McCoy noted a partnership iJoin started with LeafHouse on its reallocateIT adviser-managed-account technology in 2021, and the firms make it available to 3(38) plan advisers through more than 40 recordkeepers.

Stay Flexible

Personalization in older, legacy adviser-managed accounts are often limited in terms of options, said Michael Garberich, a senior vice president for investment and analytics at LeafHouse.

“They’re pretty rigid when it comes to the design around the investment lineup. If the funds don’t fit into a certain asset box, or they’re missing, then the managed account doesn’t work—it’s going to break,” he says. “That’s a very big pain point.”

Those pain points, Garberich said, come from an adviser who wants to give a particular “value tilt” to plan portfolios but cannot due to the rigid structure. Another problem is that when an adviser tries to do something different, “the entire thing breaks, and it’s about 200 to 300 emails back and forth before that gets fixed.”

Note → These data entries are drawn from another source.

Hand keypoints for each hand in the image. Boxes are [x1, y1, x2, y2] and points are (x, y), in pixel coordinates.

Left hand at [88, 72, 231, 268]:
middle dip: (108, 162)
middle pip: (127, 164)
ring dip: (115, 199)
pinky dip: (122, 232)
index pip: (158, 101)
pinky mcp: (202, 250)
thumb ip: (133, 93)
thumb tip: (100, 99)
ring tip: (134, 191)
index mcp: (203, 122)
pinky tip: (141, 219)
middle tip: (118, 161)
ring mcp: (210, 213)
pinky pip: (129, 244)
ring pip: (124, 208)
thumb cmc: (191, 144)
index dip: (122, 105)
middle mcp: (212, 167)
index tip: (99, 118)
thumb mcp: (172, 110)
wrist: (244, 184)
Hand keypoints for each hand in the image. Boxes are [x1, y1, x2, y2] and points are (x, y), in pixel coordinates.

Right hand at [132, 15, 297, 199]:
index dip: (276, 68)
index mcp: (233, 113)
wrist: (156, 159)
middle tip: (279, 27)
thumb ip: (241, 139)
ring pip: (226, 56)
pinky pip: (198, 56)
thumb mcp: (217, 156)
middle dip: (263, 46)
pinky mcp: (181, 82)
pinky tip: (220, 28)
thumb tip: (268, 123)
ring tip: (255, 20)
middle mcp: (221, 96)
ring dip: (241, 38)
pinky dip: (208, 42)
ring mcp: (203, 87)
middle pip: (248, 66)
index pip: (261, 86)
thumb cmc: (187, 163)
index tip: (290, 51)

Those issues led Garberich and his group at LeafHouse to develop an adviser-managed account program that is more flexible by being based on application programming, meaning it is interactive and does not involve “setting up an Excel spreadsheet.” It also has an algorithm that can recommend to an adviser the “next best option” for an investment to prevent the participant’s account from breaking down. The technology is currently patent pending.Finally, Garberich noted, the managed account system comes in at 5 basis points of cost, or .05% of the assets.

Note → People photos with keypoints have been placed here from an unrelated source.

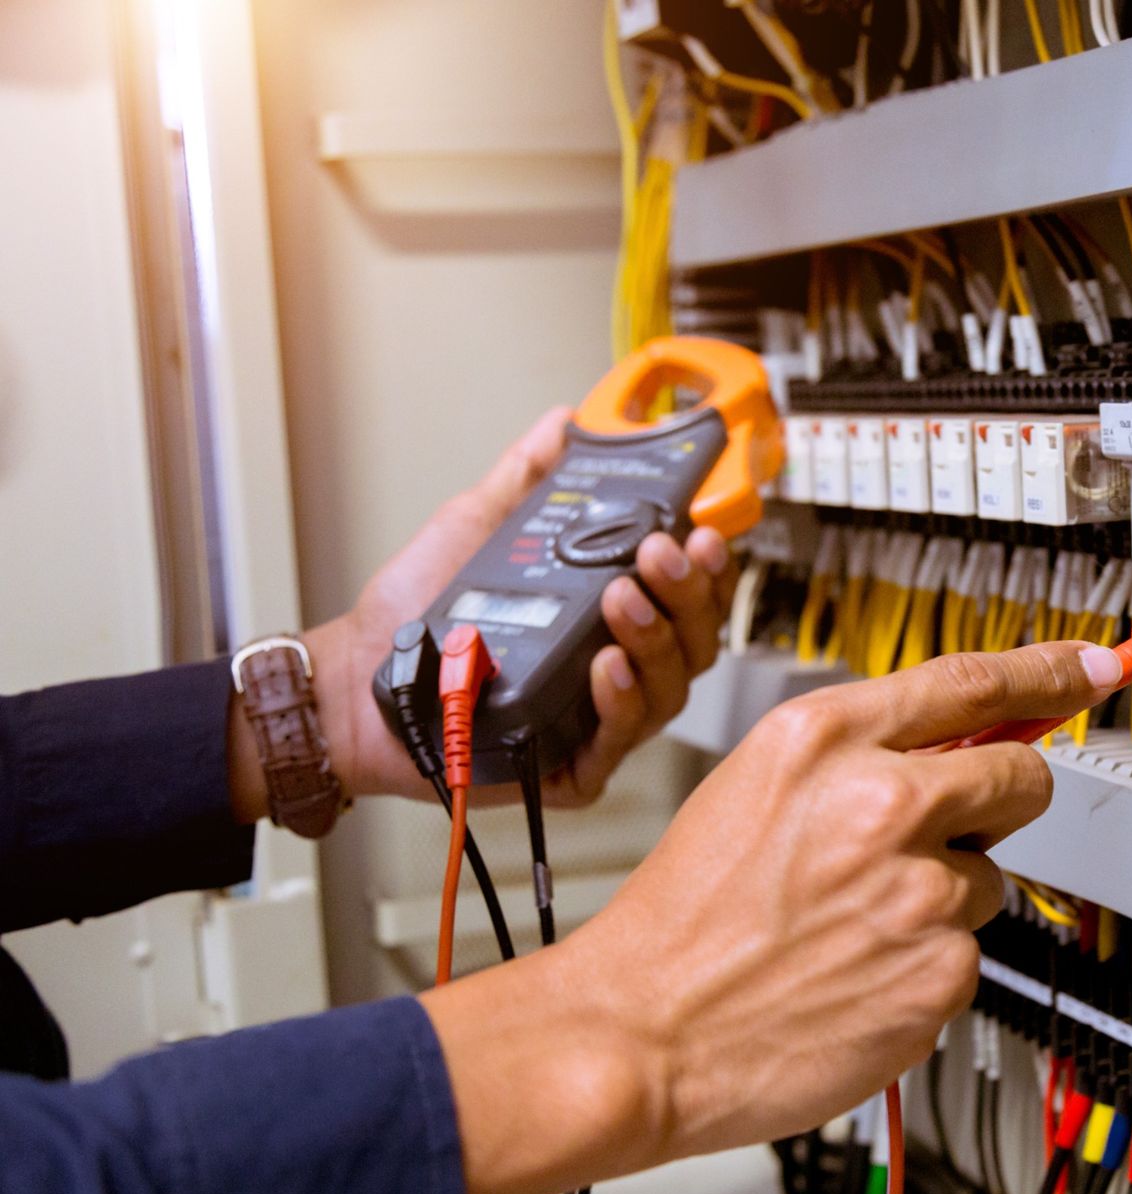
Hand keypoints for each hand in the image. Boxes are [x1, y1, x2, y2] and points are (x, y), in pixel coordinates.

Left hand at [233, 408, 739, 819]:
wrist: (356, 678)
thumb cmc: (418, 614)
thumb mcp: (479, 525)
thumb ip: (528, 475)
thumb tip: (566, 421)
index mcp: (610, 615)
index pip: (690, 593)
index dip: (708, 566)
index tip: (700, 531)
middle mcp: (619, 667)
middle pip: (695, 640)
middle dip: (687, 594)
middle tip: (656, 554)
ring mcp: (600, 720)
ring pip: (671, 689)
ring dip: (655, 638)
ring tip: (621, 599)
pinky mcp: (574, 767)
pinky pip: (621, 741)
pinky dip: (622, 701)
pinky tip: (605, 666)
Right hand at [420, 641, 1123, 1193]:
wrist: (643, 1033)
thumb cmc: (684, 917)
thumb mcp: (756, 784)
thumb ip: (859, 753)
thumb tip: (955, 743)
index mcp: (827, 740)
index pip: (974, 682)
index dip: (1049, 672)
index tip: (1092, 666)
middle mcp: (884, 803)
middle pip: (1020, 777)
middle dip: (997, 801)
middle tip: (938, 838)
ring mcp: (919, 892)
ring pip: (988, 877)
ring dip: (942, 899)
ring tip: (852, 927)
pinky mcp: (939, 973)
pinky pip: (966, 953)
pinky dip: (924, 967)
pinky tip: (856, 976)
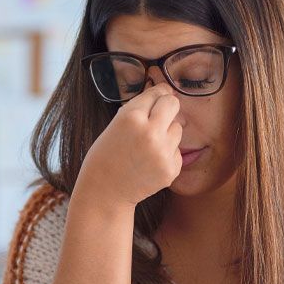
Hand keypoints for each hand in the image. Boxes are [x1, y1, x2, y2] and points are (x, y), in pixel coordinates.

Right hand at [77, 83, 182, 208]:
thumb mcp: (116, 124)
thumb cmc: (107, 154)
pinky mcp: (171, 169)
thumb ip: (140, 108)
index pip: (158, 93)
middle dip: (167, 107)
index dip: (158, 94)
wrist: (105, 191)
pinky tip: (150, 161)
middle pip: (173, 104)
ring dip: (167, 132)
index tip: (159, 96)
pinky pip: (177, 150)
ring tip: (148, 145)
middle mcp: (150, 132)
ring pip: (178, 128)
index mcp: (131, 117)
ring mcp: (162, 152)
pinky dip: (167, 153)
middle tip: (157, 117)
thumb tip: (167, 92)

John Faustino, head of retirement products for Broadridge Financial Solutions, noted that coordination among financial technology firms, assets managers, insurers and recordkeepers is key to making personalized products work. He highlighted collaboration between his firm and iJoin to bring participant data together and provide more personalized portfolio management.

“The collaboration is the thing from my perspective that’s new and really exciting,” he said. “We’re actually shifting a bit to collaborate and integrate retirement and wealth products within Broadridge, and also externally with other like-minded firms.”

Everyday Investors

Kevin Murphy, senior vice president and head of workplace retirement sales for Franklin Templeton, said when the asset manager set out to provide a managed account solution, it identified several areas to troubleshoot. One was cost, as the team wanted to provide a solution that could compete with low-cost target-date funds. Another was technology that could provide a “simplified” user experience, as opposed to “clunky” prior options. Finally, he noted, Franklin Templeton wanted access to “good, clean data.”

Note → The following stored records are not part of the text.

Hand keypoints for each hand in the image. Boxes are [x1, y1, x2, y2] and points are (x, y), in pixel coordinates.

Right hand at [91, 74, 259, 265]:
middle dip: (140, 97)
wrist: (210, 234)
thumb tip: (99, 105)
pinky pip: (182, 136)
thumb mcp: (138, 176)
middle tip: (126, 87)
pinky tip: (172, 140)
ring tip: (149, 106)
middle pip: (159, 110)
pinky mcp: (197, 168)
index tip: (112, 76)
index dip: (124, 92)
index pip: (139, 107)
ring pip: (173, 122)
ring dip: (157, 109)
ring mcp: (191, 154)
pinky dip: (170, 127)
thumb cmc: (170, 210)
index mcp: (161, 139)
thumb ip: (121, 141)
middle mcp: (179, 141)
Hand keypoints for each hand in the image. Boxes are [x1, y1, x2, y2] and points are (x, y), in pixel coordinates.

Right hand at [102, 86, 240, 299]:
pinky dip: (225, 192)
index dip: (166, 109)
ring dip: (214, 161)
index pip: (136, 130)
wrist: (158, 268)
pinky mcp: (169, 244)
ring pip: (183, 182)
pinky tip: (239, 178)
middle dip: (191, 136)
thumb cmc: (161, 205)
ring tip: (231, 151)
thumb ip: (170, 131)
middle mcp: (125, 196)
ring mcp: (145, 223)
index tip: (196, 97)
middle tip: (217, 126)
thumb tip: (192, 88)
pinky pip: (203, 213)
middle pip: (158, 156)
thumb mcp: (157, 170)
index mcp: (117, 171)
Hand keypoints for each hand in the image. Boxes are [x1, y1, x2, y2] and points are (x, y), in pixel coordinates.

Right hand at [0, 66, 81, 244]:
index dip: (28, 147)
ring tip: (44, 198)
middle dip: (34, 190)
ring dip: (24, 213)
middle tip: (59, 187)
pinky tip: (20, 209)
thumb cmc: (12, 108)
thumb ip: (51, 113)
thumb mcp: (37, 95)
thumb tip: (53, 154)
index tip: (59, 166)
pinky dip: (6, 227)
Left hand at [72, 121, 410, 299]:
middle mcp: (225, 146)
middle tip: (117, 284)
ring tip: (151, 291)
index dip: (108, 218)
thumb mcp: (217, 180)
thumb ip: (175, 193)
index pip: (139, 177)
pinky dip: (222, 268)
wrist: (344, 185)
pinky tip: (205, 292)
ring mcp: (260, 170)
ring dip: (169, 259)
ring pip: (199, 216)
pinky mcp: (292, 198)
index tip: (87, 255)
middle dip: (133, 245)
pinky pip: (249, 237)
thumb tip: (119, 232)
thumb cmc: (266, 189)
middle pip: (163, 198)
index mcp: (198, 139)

With these targets in mind, Murphy said the firm created a managed account solution driven by what it calls a Goals Optimization Engine, which it launched in 2020 along with LeafHouse.

“It was mission accomplished,” Murphy said. “We wanted to be in the marketplace with every component of the cost, including investment expenses, at or around the same price point of an actively-managed target-date fund.”

Murphy, whose firm has taken the message of personalization to Capitol Hill to push for its importance, said it is focused in large part on education and communication about the potential for personalized retirement options.

“We’re really focused on the narrative, educating not only advisers, but their clients,” Murphy said. “It’s not about the retired couple getting off of their private plane at their vineyard. It’s about the person that is struggling on a day-to-day basis. We need personalization that might not just be about retirement, but about everyday saving or a rainy-day fund … or college savings.”

Murphy also noted that advancements in defined contribution investing will not necessarily end with the retirement plan.

“I think for advisers, it doesn’t just stop with retirement planning,” he said. “Imagine a world, which we see in a few years, where the same advice you’re giving to a retirement plan is also something you’re doing across their entire household.”